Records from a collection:
== Segment start ==
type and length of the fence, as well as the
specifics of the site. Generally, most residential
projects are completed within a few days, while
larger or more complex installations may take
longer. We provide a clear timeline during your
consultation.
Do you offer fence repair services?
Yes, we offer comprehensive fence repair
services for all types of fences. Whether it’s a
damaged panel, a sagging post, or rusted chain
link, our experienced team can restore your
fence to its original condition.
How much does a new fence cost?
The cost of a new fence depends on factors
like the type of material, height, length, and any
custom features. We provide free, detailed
== Segment end ==
#### [Job item]
Work out how many lines in the records above include the string "length", and provide that figure with no other text.

#### [Task result]
2